● WHAT YOU HAVE TO DO:
Reproduce the listing below word for word, omitting the pictures from your answer.

<<<<

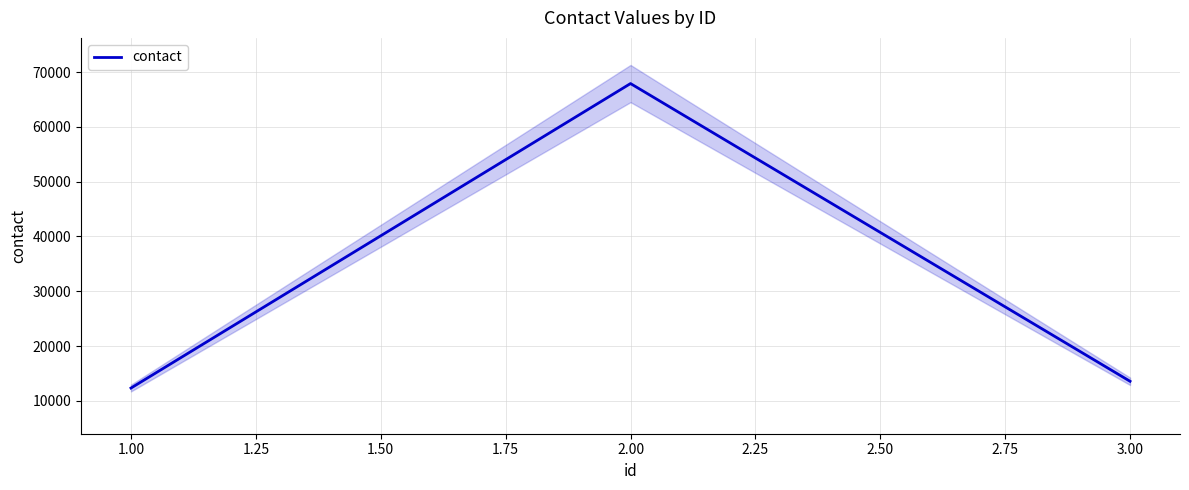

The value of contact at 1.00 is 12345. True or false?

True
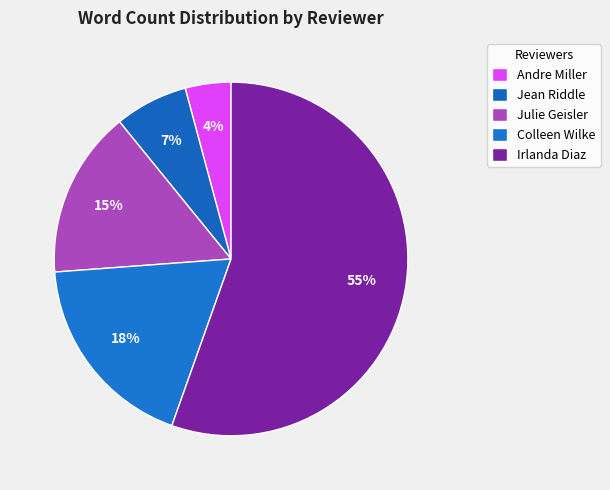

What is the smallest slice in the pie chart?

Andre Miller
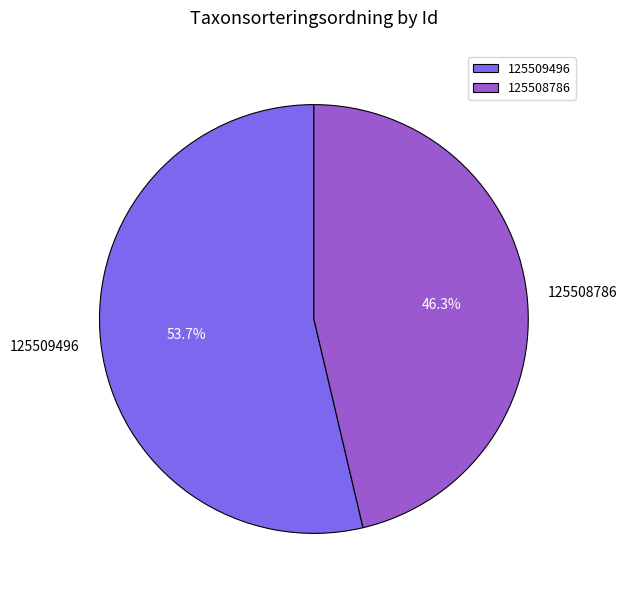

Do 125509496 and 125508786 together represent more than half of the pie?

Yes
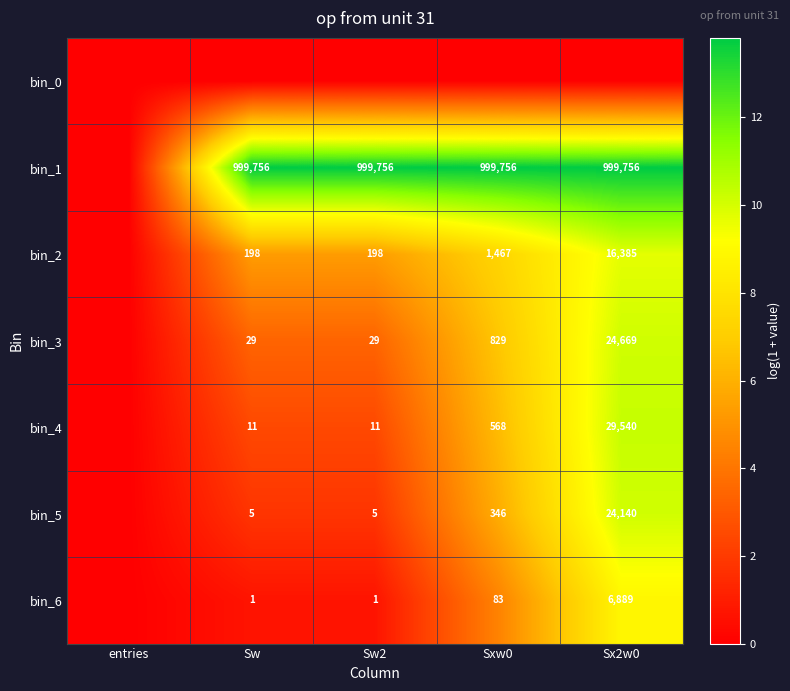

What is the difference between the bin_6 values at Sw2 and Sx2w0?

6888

>>>>

● TASK ANSWER:
The value of contact at 1.00 is 12345. True or false?

True

What is the smallest slice in the pie chart?

Andre Miller

Do 125509496 and 125508786 together represent more than half of the pie?

Yes

What is the difference between the bin_6 values at Sw2 and Sx2w0?

6888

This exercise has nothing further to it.